Task data =

****************************************

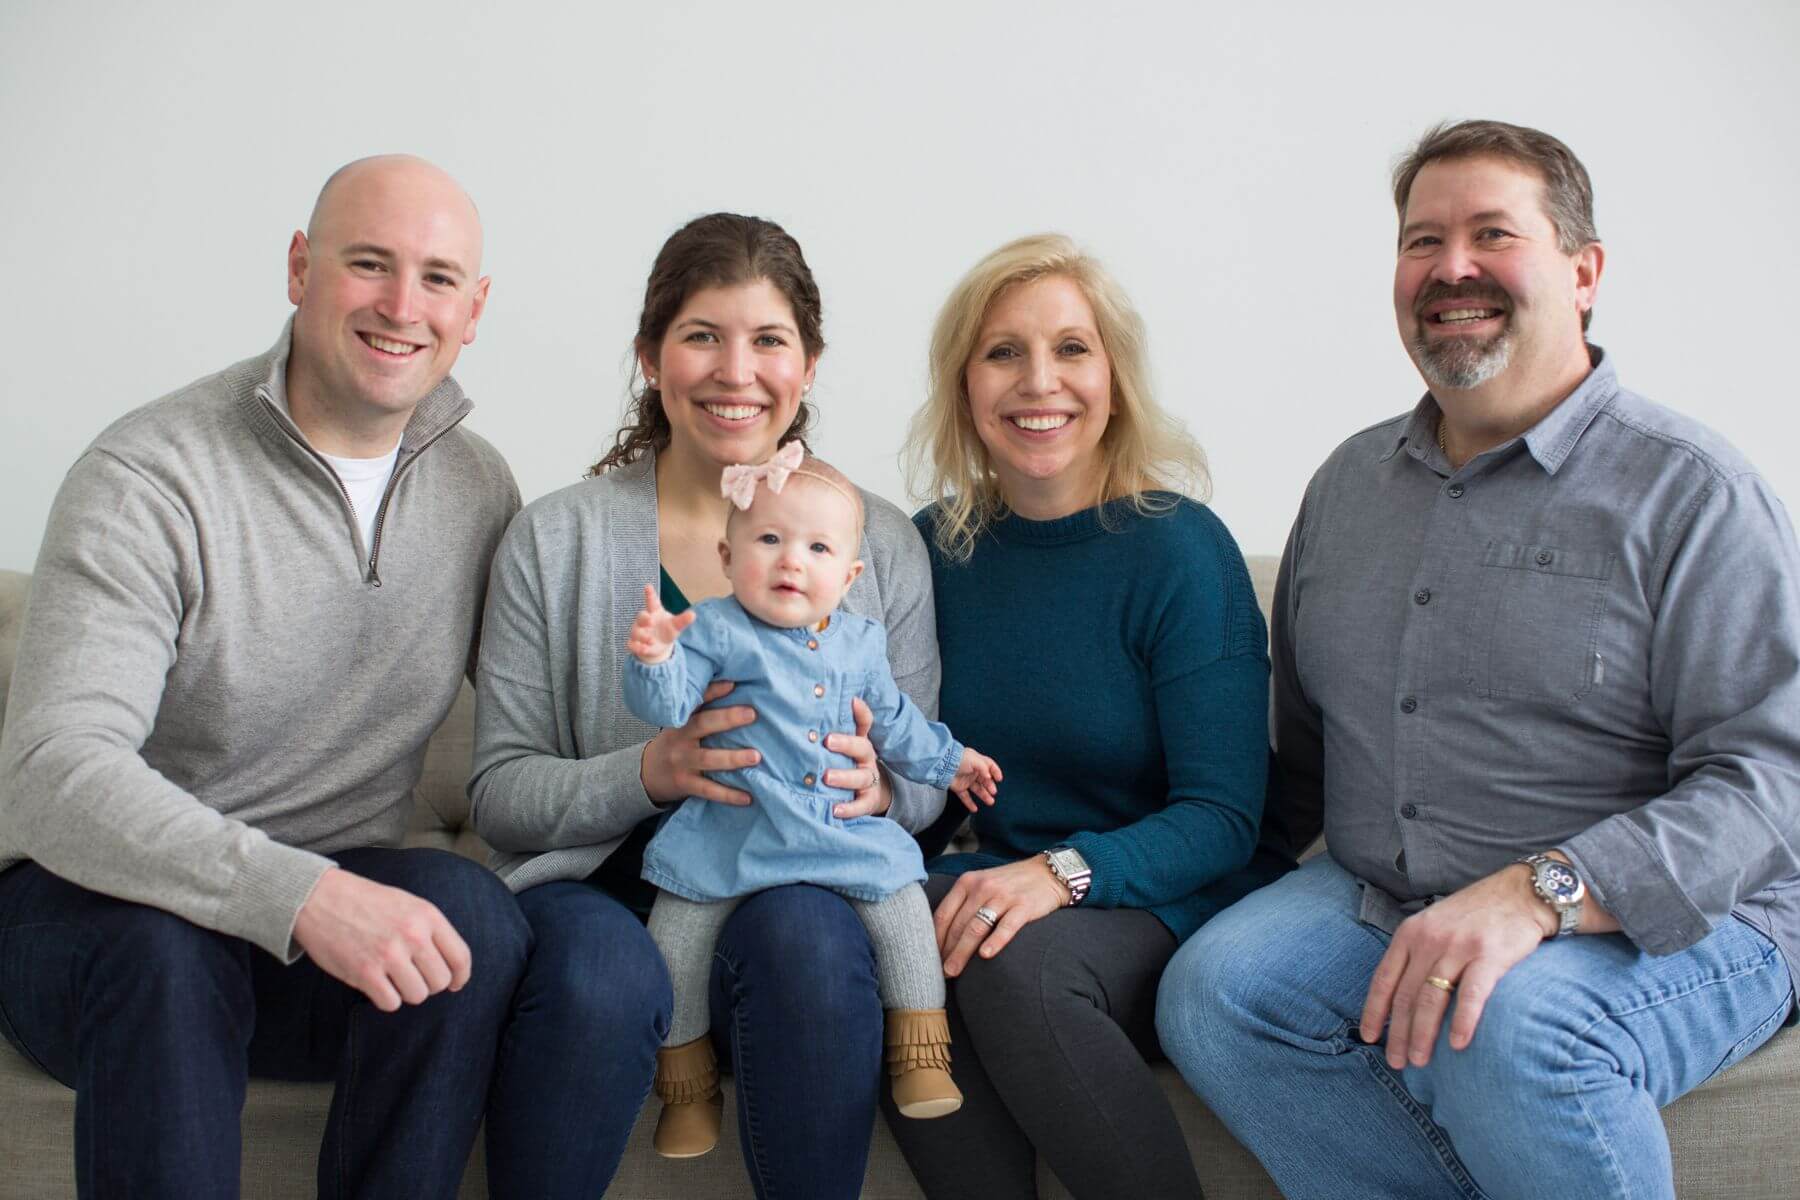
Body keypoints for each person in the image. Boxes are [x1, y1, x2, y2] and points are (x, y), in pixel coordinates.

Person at [1155, 119, 1800, 1200]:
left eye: (1492, 234)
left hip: (1677, 916)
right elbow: (1302, 761)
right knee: (1217, 993)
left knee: (1506, 1027)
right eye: (1423, 241)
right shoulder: (1349, 486)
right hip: (1386, 892)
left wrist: (1547, 891)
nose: (1452, 269)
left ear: (1583, 272)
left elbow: (1773, 784)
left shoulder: (1694, 493)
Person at [0, 155, 623, 1199]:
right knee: (165, 953)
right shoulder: (153, 473)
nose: (400, 305)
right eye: (368, 264)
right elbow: (57, 770)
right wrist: (299, 894)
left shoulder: (477, 488)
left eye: (436, 279)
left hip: (314, 947)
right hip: (99, 923)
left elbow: (558, 714)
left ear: (474, 311)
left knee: (465, 917)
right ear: (300, 268)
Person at [469, 211, 948, 1195]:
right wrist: (649, 771)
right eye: (701, 337)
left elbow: (918, 773)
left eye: (769, 340)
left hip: (796, 875)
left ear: (808, 365)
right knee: (603, 978)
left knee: (812, 944)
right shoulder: (553, 540)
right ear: (651, 357)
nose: (737, 371)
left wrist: (882, 794)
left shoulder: (878, 546)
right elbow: (498, 797)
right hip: (602, 885)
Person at [884, 233, 1278, 1200]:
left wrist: (1061, 874)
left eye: (1071, 348)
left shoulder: (1180, 551)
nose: (1038, 381)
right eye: (1003, 352)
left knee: (1008, 960)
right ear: (965, 384)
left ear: (1114, 376)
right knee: (893, 936)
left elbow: (1224, 817)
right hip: (1008, 886)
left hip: (1172, 897)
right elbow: (926, 771)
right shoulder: (934, 549)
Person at [623, 446, 1002, 1157]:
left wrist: (955, 763)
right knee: (671, 945)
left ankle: (921, 1053)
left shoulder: (861, 641)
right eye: (768, 539)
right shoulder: (712, 627)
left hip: (837, 828)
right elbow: (669, 708)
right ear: (727, 556)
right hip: (733, 830)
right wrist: (653, 660)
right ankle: (686, 1087)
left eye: (817, 547)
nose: (791, 561)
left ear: (850, 574)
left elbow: (897, 724)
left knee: (903, 911)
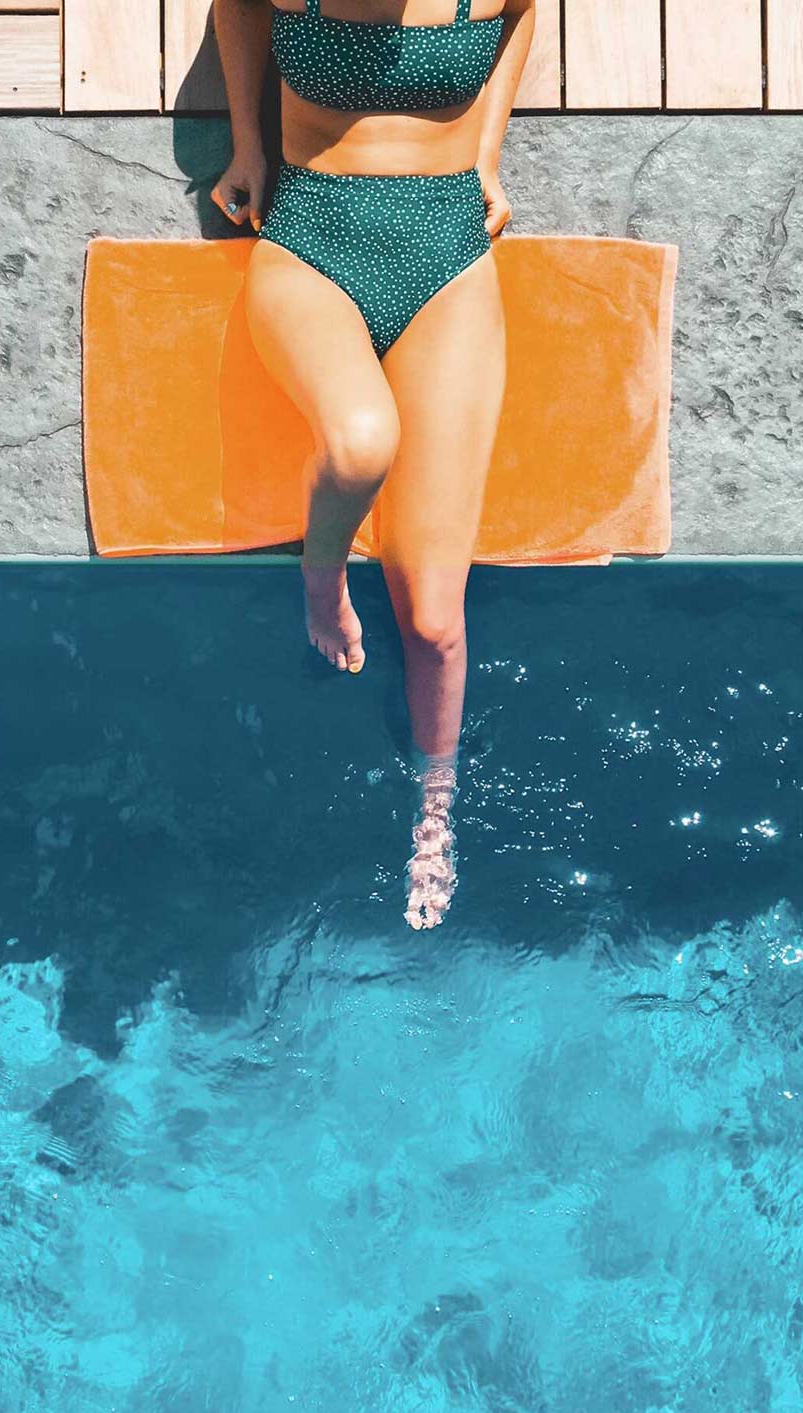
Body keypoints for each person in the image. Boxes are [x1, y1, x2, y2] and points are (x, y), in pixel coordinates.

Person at [211, 0, 536, 928]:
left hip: (448, 254)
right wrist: (246, 144)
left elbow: (522, 16)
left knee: (434, 622)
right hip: (312, 238)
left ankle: (436, 811)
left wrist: (486, 157)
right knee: (361, 441)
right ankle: (320, 577)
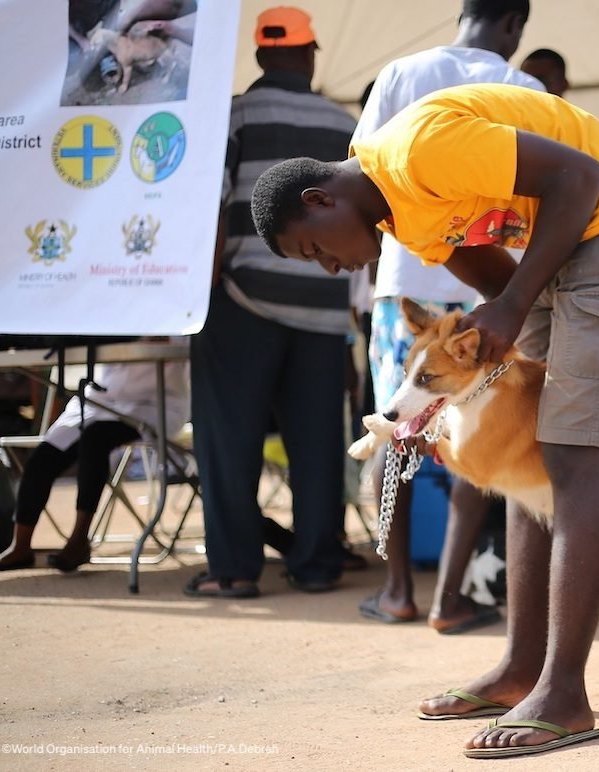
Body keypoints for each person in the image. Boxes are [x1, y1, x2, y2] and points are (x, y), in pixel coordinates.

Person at [251, 82, 599, 757]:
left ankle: (564, 694)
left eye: (316, 249)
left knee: (571, 451)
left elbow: (581, 176)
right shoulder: (397, 210)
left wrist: (511, 312)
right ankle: (520, 671)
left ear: (319, 198)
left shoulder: (418, 152)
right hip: (566, 243)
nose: (333, 267)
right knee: (524, 453)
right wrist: (493, 340)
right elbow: (497, 281)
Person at [353, 0, 543, 634]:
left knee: (395, 424)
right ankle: (450, 598)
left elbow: (364, 177)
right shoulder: (526, 89)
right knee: (480, 429)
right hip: (495, 287)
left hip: (408, 282)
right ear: (515, 24)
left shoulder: (401, 74)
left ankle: (398, 589)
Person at [185, 7, 357, 599]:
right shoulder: (342, 124)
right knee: (317, 442)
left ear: (260, 56)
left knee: (229, 439)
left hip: (243, 299)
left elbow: (210, 202)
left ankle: (233, 570)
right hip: (325, 301)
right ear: (311, 54)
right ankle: (317, 565)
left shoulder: (233, 115)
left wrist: (196, 294)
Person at [0, 360, 189, 572]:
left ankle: (80, 540)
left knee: (95, 439)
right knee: (44, 457)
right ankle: (20, 546)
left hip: (156, 403)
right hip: (99, 399)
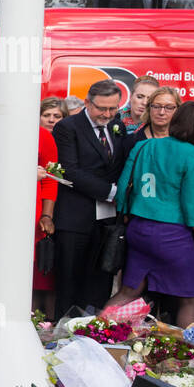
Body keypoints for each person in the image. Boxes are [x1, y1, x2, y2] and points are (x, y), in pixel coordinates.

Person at [105, 101, 194, 325]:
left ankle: (93, 334)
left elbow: (122, 192)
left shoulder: (143, 147)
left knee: (129, 291)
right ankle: (188, 357)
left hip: (138, 228)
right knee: (191, 299)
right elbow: (192, 205)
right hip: (173, 234)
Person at [0, 97, 61, 316]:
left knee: (25, 267)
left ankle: (25, 316)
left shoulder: (43, 135)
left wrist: (47, 216)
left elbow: (51, 178)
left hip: (30, 210)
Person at [52, 78, 129, 315]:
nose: (107, 114)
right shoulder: (68, 127)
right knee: (70, 280)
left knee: (100, 281)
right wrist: (112, 192)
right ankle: (64, 331)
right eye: (102, 108)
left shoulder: (119, 127)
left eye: (113, 108)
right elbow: (69, 170)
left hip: (106, 220)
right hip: (76, 217)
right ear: (87, 103)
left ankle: (93, 330)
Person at [125, 85, 179, 154]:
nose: (161, 112)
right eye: (156, 106)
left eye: (169, 107)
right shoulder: (132, 142)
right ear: (149, 108)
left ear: (178, 110)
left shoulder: (184, 140)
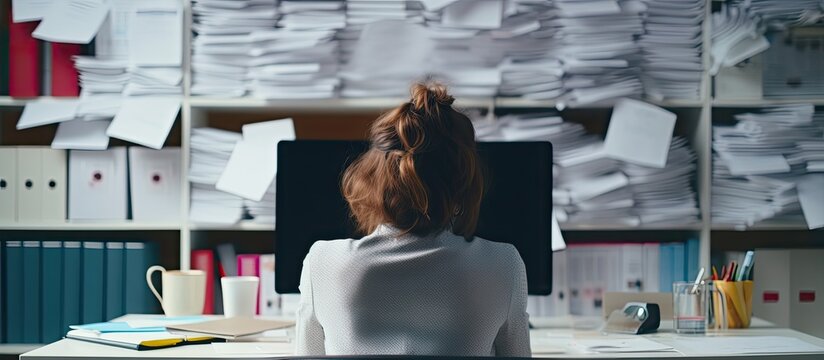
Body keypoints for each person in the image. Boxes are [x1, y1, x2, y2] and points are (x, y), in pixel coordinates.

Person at [294, 82, 531, 357]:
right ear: (464, 181)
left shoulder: (322, 262)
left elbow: (306, 355)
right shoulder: (503, 264)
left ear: (371, 176)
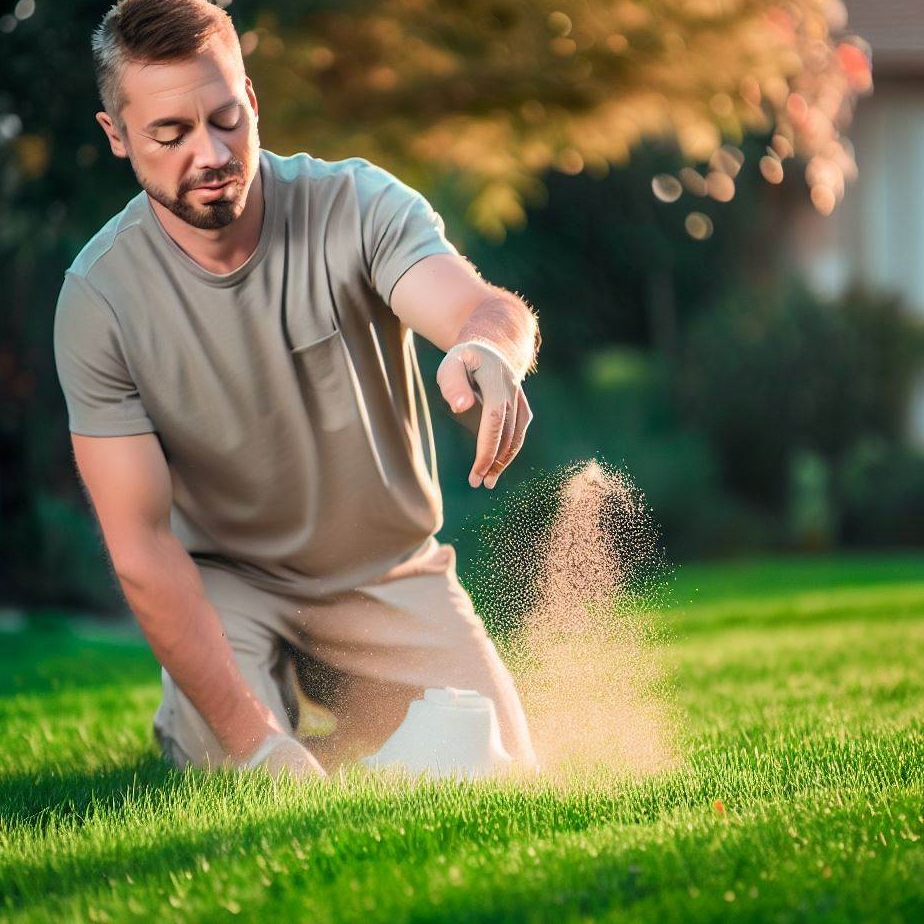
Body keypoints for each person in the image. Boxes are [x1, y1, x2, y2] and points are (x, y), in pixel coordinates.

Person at [52, 0, 541, 780]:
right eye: (170, 135)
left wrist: (487, 349)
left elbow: (480, 307)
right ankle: (211, 716)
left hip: (390, 572)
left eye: (224, 119)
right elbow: (140, 545)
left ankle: (354, 708)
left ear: (251, 100)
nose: (209, 153)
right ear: (117, 136)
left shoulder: (356, 205)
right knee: (239, 764)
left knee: (496, 763)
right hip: (230, 586)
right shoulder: (99, 299)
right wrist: (259, 748)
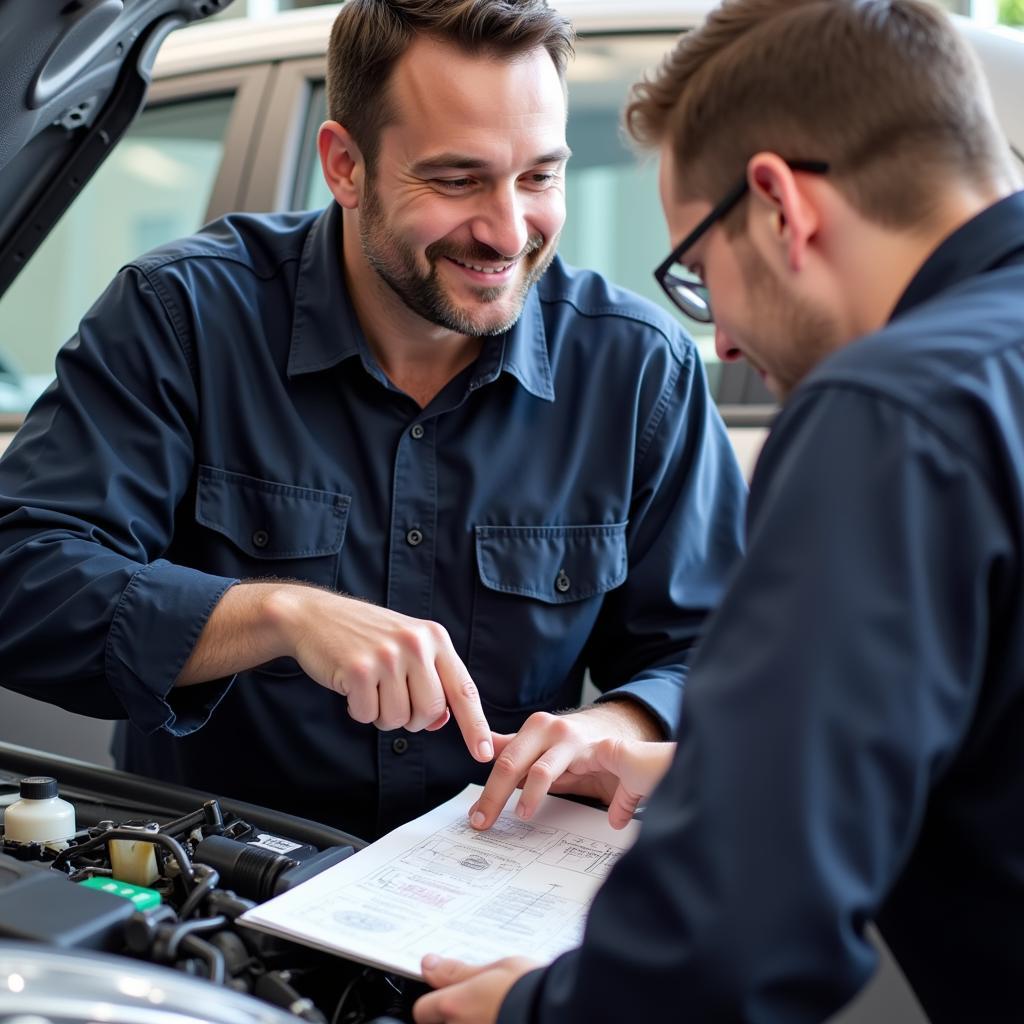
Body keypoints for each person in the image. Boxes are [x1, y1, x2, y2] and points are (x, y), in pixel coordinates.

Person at [0, 0, 746, 841]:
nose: (508, 231)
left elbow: (716, 656)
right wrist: (275, 617)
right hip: (219, 906)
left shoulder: (639, 372)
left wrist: (620, 726)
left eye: (539, 176)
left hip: (490, 916)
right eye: (458, 179)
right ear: (345, 165)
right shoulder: (181, 319)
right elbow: (21, 572)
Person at [412, 0, 1024, 1020]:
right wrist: (701, 765)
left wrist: (528, 1011)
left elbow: (736, 940)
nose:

****************************************

Exercise brief = In your copy, leave out the pictures and reproduce the material above exactly.

Solution to this task =
Body keypoints for each person in the image. Boxes are [x1, y1, x2, y2] and points are (x, y), in pixel coordinates.

Person at [1155, 119, 1800, 1200]:
left eye: (1492, 234)
left hip: (1677, 916)
right elbow: (1302, 761)
right knee: (1217, 993)
left knee: (1506, 1027)
right eye: (1423, 241)
right shoulder: (1349, 486)
right hip: (1386, 892)
left wrist: (1547, 891)
nose: (1452, 269)
left ear: (1583, 272)
left elbow: (1773, 784)
left shoulder: (1694, 493)
Person at [0, 155, 623, 1199]:
right knee: (165, 953)
right shoulder: (153, 473)
nose: (400, 305)
right eye: (368, 264)
right elbow: (57, 770)
right wrist: (299, 894)
left shoulder: (477, 488)
left eye: (436, 279)
left hip: (314, 947)
right hip: (99, 923)
left elbow: (558, 714)
left ear: (474, 311)
left knee: (465, 917)
right ear: (300, 268)
Person at [469, 211, 948, 1195]:
right wrist: (649, 771)
right eye: (701, 337)
left elbow: (918, 773)
left eye: (769, 340)
left hip: (796, 875)
left ear: (808, 365)
right knee: (603, 978)
left knee: (812, 944)
right shoulder: (553, 540)
right ear: (651, 357)
nose: (737, 371)
left wrist: (882, 794)
left shoulder: (878, 546)
right elbow: (498, 797)
right hip: (602, 885)
Person at [884, 233, 1278, 1200]:
left wrist: (1061, 874)
left eye: (1071, 348)
left shoulder: (1180, 551)
nose: (1038, 381)
right eye: (1003, 352)
left knee: (1008, 960)
right ear: (965, 384)
left ear: (1114, 376)
right knee: (893, 936)
left elbow: (1224, 817)
right hip: (1008, 886)
left hip: (1172, 897)
right elbow: (926, 771)
right shoulder: (934, 549)
Person at [623, 446, 1002, 1157]:
left wrist: (955, 763)
right knee: (671, 945)
left ankle: (921, 1053)
left shoulder: (861, 641)
right eye: (768, 539)
right shoulder: (712, 627)
left hip: (837, 828)
right elbow: (669, 708)
right ear: (727, 556)
right hip: (733, 830)
right wrist: (653, 660)
right ankle: (686, 1087)
left eye: (817, 547)
nose: (791, 561)
left ear: (850, 574)
left elbow: (897, 724)
left knee: (903, 911)
Body keypoints for each person in the image. Boxes are [x1, y1, x2, y2] and points are (x, y), in pixel coordinates.

Person at [211, 0, 536, 928]:
left hip: (448, 254)
right wrist: (246, 144)
left elbow: (522, 16)
left knee: (434, 622)
right hip: (312, 238)
left ankle: (436, 811)
left wrist: (486, 157)
right knee: (361, 441)
right ankle: (320, 577)
Body keypoints for each person in the image. Boxes are [x1, y1, x2, y2] and points are (x, y), in pixel coordinates.

Person at [251, 82, 599, 757]:
left ankle: (564, 694)
left eye: (316, 249)
left knee: (571, 451)
left elbow: (581, 176)
right shoulder: (397, 210)
left wrist: (511, 312)
right ankle: (520, 671)
left ear: (319, 198)
left shoulder: (418, 152)
right hip: (566, 243)
nose: (333, 267)
right knee: (524, 453)
right wrist: (493, 340)
right elbow: (497, 281)
Person at [353, 0, 543, 634]:
left knee: (395, 424)
right ankle: (450, 598)
left elbow: (364, 177)
right shoulder: (526, 89)
right knee: (480, 429)
right hip: (495, 287)
left hip: (408, 282)
right ear: (515, 24)
left shoulder: (401, 74)
left ankle: (398, 589)
Person at [185, 7, 357, 599]:
right shoulder: (342, 124)
right knee: (317, 442)
left ear: (260, 56)
left knee: (229, 439)
left hip: (243, 299)
left elbow: (210, 202)
left ankle: (233, 570)
right hip: (325, 301)
right ear: (311, 54)
right ankle: (317, 565)
left shoulder: (233, 115)
left wrist: (196, 294)
Person at [0, 360, 189, 572]:
left ankle: (80, 540)
left knee: (95, 439)
right knee: (44, 457)
right ankle: (20, 546)
left hip: (156, 403)
right hip: (99, 399)
Body keypoints for each person in the image. Boxes are [x1, y1, x2, y2] and points are (x, y), in pixel coordinates.

Person at [105, 101, 194, 325]:
left ankle: (93, 334)
left elbow: (122, 192)
left shoulder: (143, 147)
left knee: (129, 291)
right ankle: (188, 357)
left hip: (138, 228)
right knee: (191, 299)
right elbow: (192, 205)
right hip: (173, 234)
Person at [0, 97, 61, 316]:
left knee: (25, 267)
left ankle: (25, 316)
left shoulder: (43, 135)
left wrist: (47, 216)
left elbow: (51, 178)
left hip: (30, 210)
Person at [52, 78, 129, 315]:
nose: (107, 114)
right shoulder: (68, 127)
right knee: (70, 280)
left knee: (100, 281)
right wrist: (112, 192)
right ankle: (64, 331)
right eye: (102, 108)
left shoulder: (119, 127)
left eye: (113, 108)
right elbow: (69, 170)
left hip: (106, 220)
right hip: (76, 217)
right ear: (87, 103)
left ankle: (93, 330)
Person at [125, 85, 179, 154]:
nose: (161, 112)
right eye: (156, 106)
left eye: (169, 107)
right shoulder: (132, 142)
right ear: (149, 108)
left ear: (178, 110)
left shoulder: (184, 140)
Body keypoints for each person in the image. Boxes are [x1, y1, x2, y2] and points are (x, y), in pixel coordinates.

Person at [294, 82, 531, 357]:
right ear: (464, 181)
left shoulder: (322, 262)
left elbow: (306, 355)
right shoulder: (503, 264)
left ear: (371, 176)
Body keypoints for each person in the image. Boxes are [x1, y1, x2, y2] and points are (x, y), in pixel coordinates.

Person at [52, 0, 541, 780]:
right eye: (170, 135)
left wrist: (487, 349)
left elbow: (480, 307)
right ankle: (211, 716)
left hip: (390, 572)
left eye: (224, 119)
right elbow: (140, 545)
left ankle: (354, 708)
left ear: (251, 100)
nose: (209, 153)
right ear: (117, 136)
left shoulder: (356, 205)
right knee: (239, 764)
left knee: (496, 763)
right hip: (230, 586)
right shoulder: (99, 299)
right wrist: (259, 748)
Body keypoints for each person in the image. Boxes are [x1, y1, x2, y2] and points are (x, y), in pixel coordinates.

Person at [0, 0, 746, 841]:
nose: (508, 231)
left elbow: (716, 656)
right wrist: (275, 617)
right hip: (219, 906)
left shoulder: (639, 372)
left wrist: (620, 726)
left eye: (539, 176)
left hip: (490, 916)
right eye: (458, 179)
right ear: (345, 165)
right shoulder: (181, 319)
right elbow: (21, 572)
Person at [412, 0, 1024, 1020]:
right wrist: (701, 765)
left wrist: (528, 1011)
left elbow: (736, 940)
nose:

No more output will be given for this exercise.